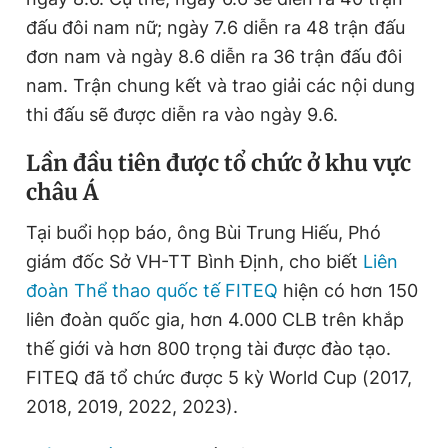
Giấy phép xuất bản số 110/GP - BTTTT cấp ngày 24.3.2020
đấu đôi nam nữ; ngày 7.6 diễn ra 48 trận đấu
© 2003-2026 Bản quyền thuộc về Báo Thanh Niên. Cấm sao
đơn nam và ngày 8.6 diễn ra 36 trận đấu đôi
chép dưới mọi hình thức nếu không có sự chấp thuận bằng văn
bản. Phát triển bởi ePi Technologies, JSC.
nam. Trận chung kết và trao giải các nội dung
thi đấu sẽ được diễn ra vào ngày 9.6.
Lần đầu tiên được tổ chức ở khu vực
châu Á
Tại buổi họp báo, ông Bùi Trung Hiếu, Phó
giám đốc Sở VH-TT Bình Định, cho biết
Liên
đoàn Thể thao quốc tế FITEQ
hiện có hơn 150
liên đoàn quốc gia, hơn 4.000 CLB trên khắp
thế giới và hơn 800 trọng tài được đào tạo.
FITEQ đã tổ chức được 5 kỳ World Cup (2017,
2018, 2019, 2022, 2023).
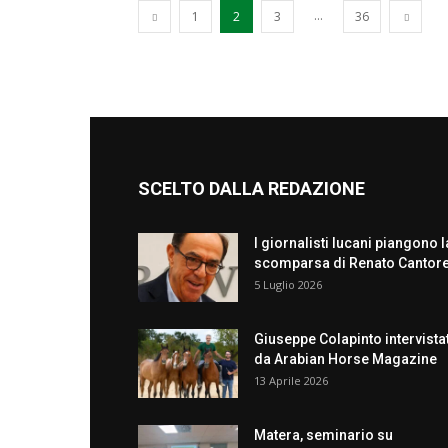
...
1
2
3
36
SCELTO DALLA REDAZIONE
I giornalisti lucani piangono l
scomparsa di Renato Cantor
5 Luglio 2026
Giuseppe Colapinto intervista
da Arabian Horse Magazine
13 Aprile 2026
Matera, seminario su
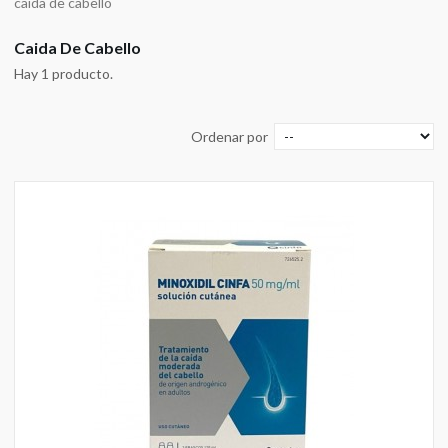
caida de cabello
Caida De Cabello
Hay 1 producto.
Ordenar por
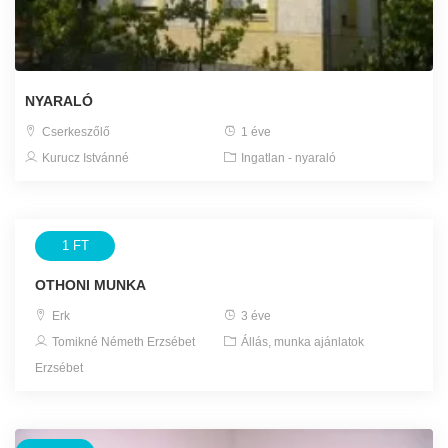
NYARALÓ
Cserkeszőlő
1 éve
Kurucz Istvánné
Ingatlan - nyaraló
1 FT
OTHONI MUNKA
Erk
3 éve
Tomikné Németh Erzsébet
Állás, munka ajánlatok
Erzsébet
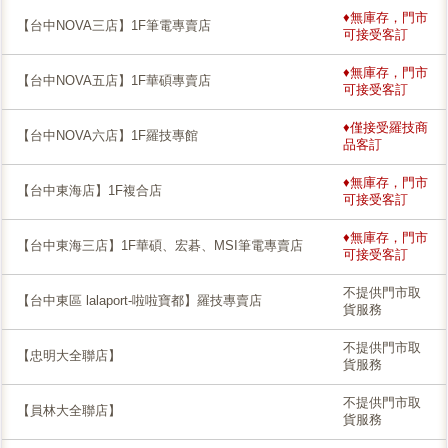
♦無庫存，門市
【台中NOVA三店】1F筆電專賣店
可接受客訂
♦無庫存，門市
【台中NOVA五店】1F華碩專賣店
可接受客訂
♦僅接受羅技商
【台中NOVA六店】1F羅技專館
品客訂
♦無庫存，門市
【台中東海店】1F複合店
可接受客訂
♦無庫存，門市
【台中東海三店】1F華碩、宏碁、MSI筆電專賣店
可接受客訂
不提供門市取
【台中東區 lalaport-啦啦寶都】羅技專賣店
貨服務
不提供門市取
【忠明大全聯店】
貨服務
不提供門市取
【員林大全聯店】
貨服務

**Problem to solve:**
Pick out every line in the material above that contains the string "chức", and treat uppercase and lowercase letters as different.

**Expected answer:**
Lần đầu tiên được tổ chức ở khu vực
FITEQ đã tổ chức được 5 kỳ World Cup (2017,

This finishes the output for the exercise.